DATA TO PROCESS below:

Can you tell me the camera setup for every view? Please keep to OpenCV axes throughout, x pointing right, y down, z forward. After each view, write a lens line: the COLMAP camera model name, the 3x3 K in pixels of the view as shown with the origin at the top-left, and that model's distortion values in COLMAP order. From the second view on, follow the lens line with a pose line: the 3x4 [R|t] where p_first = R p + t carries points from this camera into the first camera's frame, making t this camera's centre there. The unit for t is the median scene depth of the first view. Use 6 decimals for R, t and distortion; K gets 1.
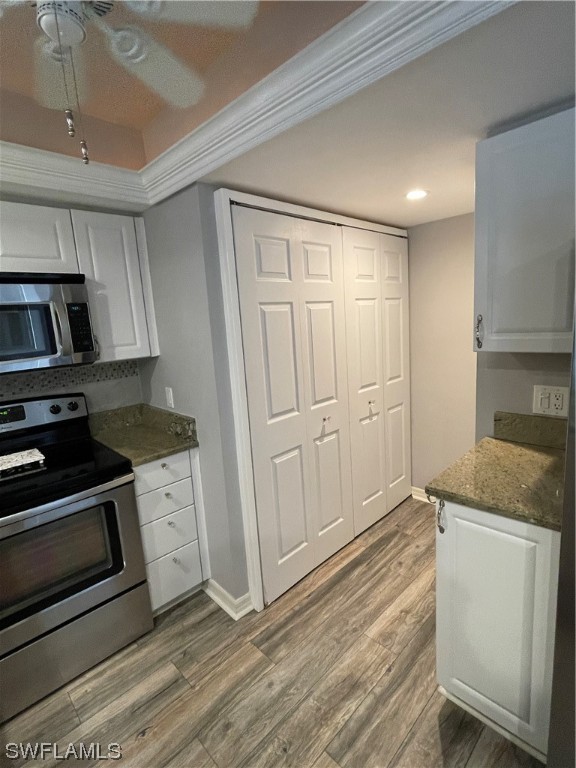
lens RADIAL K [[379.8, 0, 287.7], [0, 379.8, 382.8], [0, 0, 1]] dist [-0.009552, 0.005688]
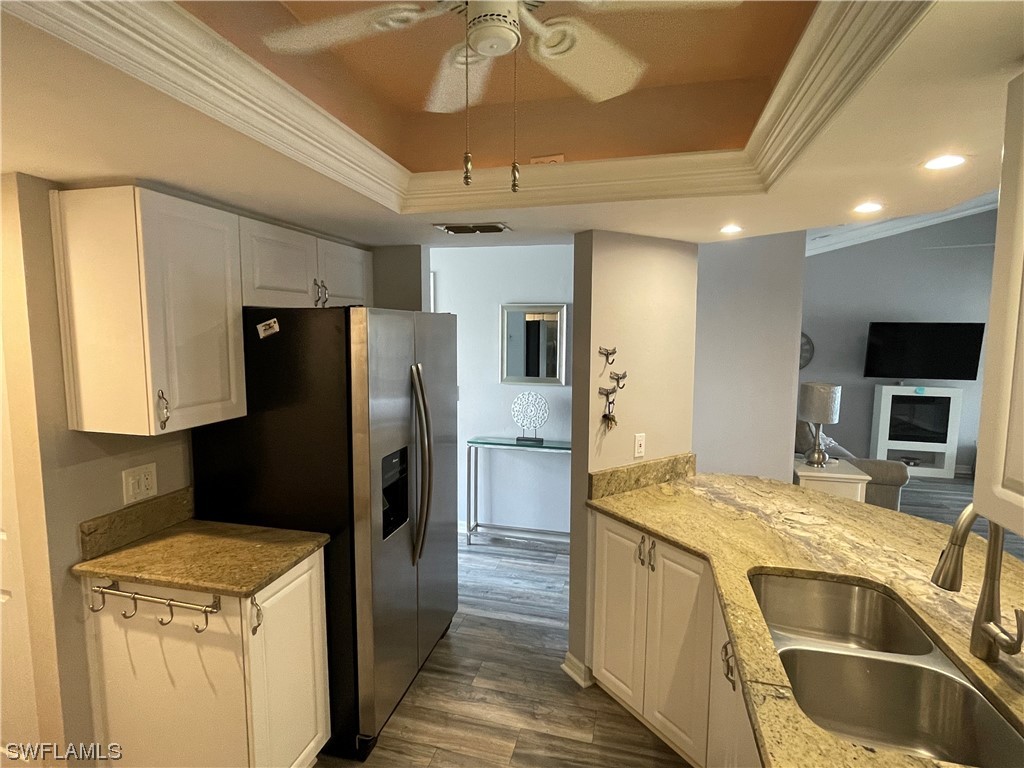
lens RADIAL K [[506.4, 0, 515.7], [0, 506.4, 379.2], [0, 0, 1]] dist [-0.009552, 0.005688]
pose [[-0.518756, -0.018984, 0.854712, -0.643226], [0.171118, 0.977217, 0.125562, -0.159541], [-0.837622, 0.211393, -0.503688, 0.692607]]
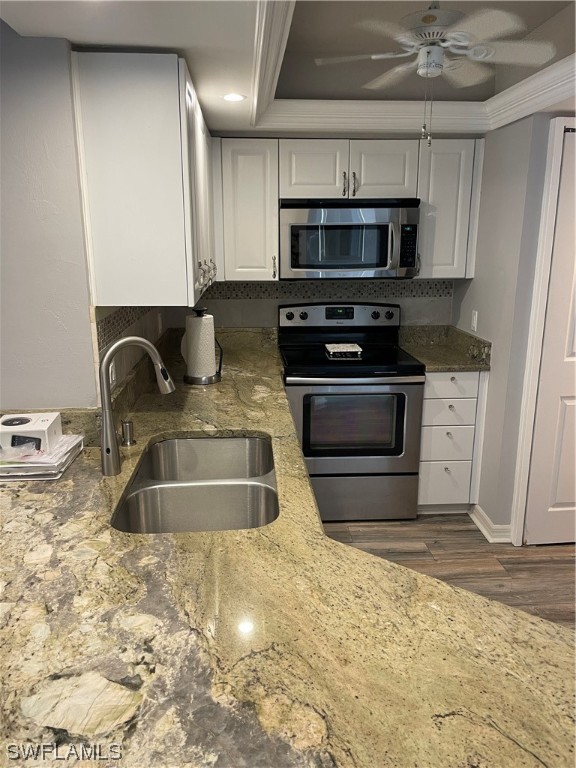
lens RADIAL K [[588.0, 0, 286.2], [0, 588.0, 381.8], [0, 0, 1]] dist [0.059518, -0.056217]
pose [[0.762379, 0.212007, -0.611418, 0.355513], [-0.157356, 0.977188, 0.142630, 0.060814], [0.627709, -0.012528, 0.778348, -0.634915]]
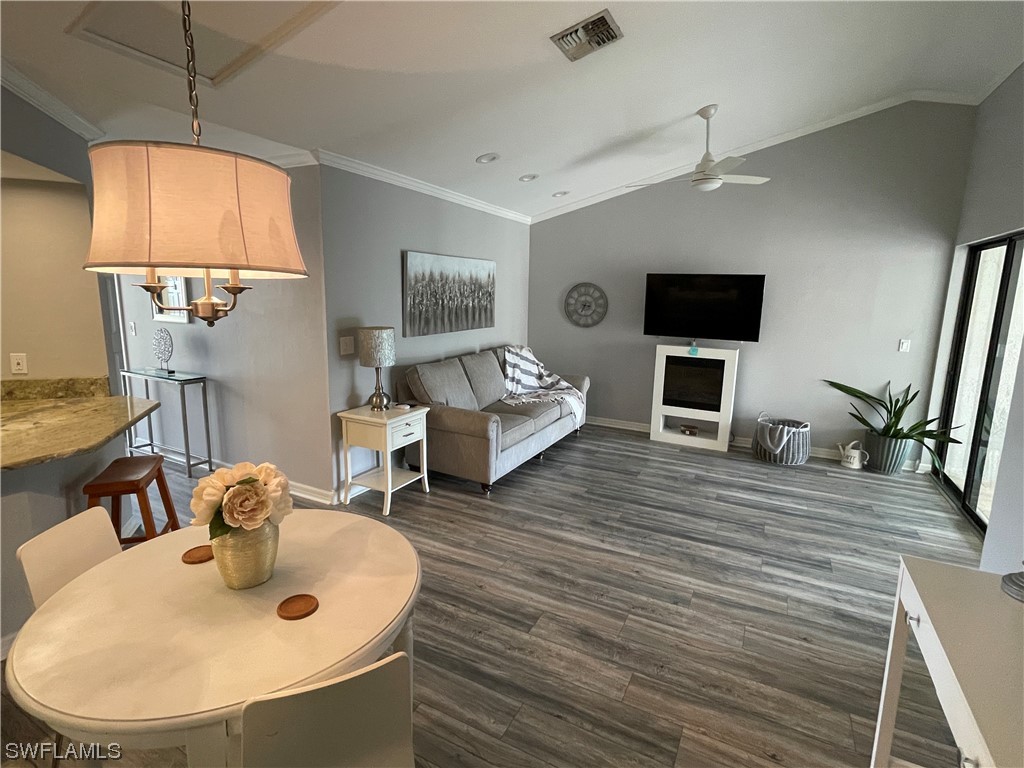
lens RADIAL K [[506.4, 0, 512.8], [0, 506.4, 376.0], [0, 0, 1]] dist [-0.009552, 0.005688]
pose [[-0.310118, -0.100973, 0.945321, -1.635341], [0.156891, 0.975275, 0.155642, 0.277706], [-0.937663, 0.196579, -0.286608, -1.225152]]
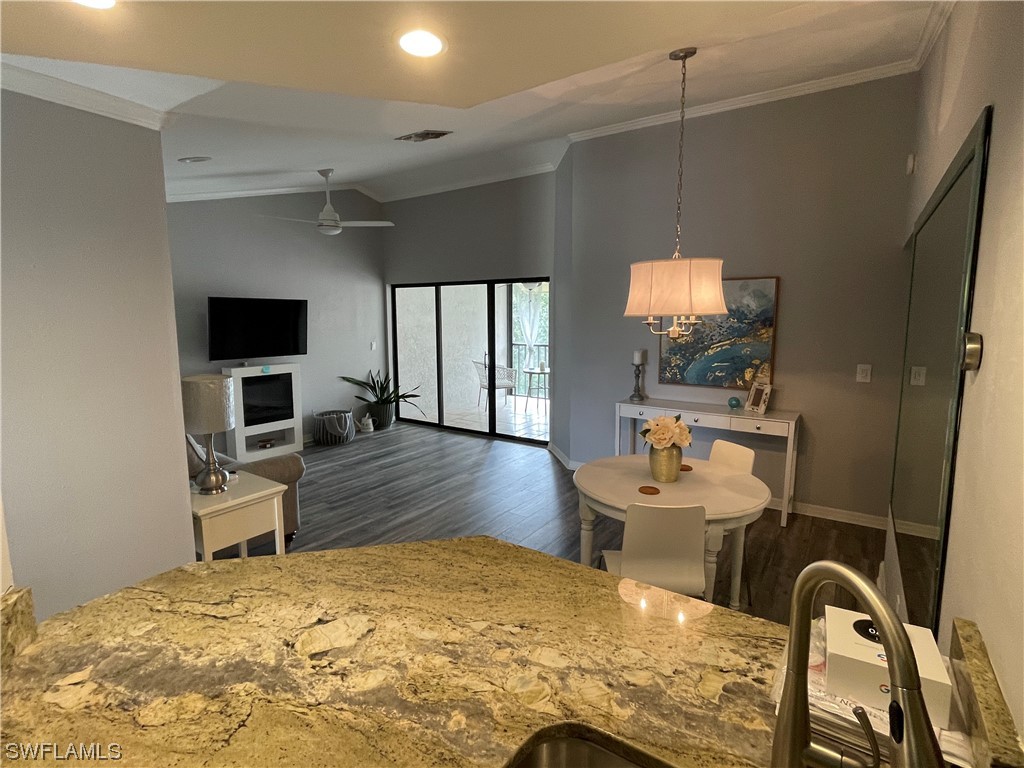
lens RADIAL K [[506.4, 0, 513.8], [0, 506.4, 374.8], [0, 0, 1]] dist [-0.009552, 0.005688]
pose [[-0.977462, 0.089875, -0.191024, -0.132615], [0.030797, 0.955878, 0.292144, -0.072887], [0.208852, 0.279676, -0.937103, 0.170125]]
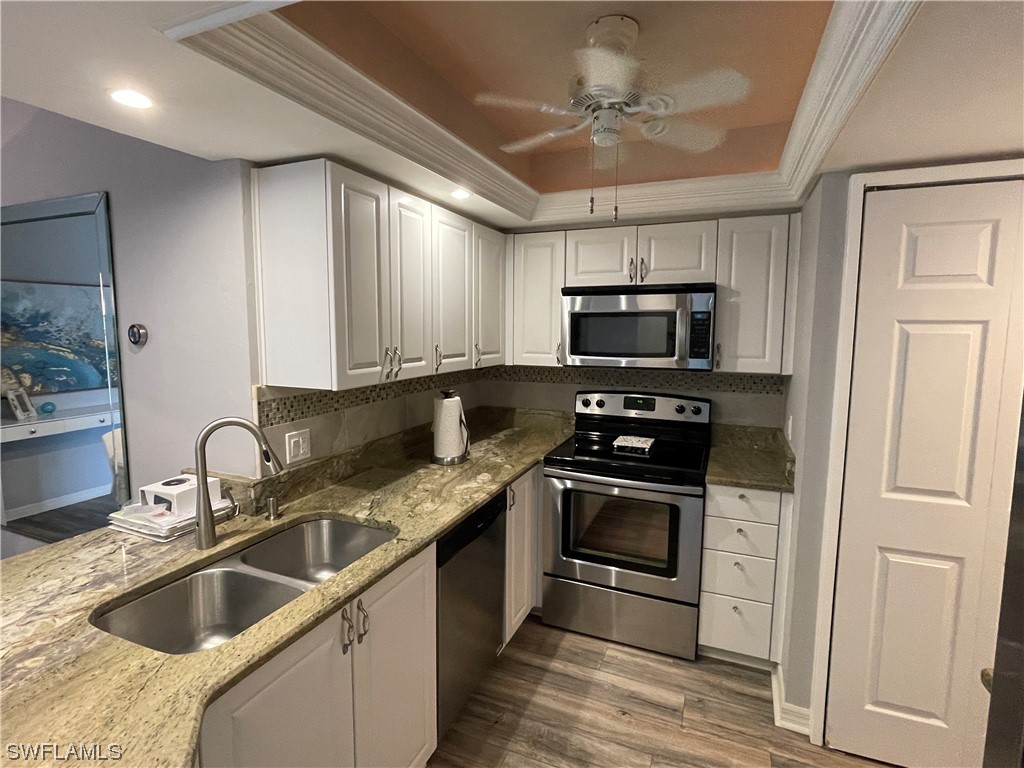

End of DATA TO PROCESS.

TO DO> Repeat the data from the beginning through the line containing "376.0], [0, 0, 1]] dist [-0.009552, 0.005688]", switching "forward" to "ahead" and leaving everything else unchanged. Leave the pictures out of your answer.

WRITTEN ANSWER>
Can you tell me the camera setup for every view? Please keep to OpenCV axes throughout, x pointing right, y down, z ahead. After each view, write a lens line: the COLMAP camera model name, the 3x3 K in pixels of the view as shown with the origin at the top-left, and that model's distortion values in COLMAP order. From the second view on, follow the lens line with a pose line: the 3x4 [R|t] where p_first = R p + t carries points from this camera into the first camera's frame, making t this camera's centre there. The unit for t is the median scene depth of the first view. Use 6 decimals for R, t and distortion; K gets 1.
lens RADIAL K [[379.8, 0, 287.7], [0, 379.8, 382.8], [0, 0, 1]] dist [-0.009552, 0.005688]
lens RADIAL K [[506.4, 0, 515.7], [0, 506.4, 379.2], [0, 0, 1]] dist [-0.009552, 0.005688]
pose [[-0.518756, -0.018984, 0.854712, -0.643226], [0.171118, 0.977217, 0.125562, -0.159541], [-0.837622, 0.211393, -0.503688, 0.692607]]
lens RADIAL K [[588.0, 0, 286.2], [0, 588.0, 381.8], [0, 0, 1]] dist [0.059518, -0.056217]
pose [[0.762379, 0.212007, -0.611418, 0.355513], [-0.157356, 0.977188, 0.142630, 0.060814], [0.627709, -0.012528, 0.778348, -0.634915]]
lens RADIAL K [[506.4, 0, 512.8], [0, 506.4, 376.0], [0, 0, 1]] dist [-0.009552, 0.005688]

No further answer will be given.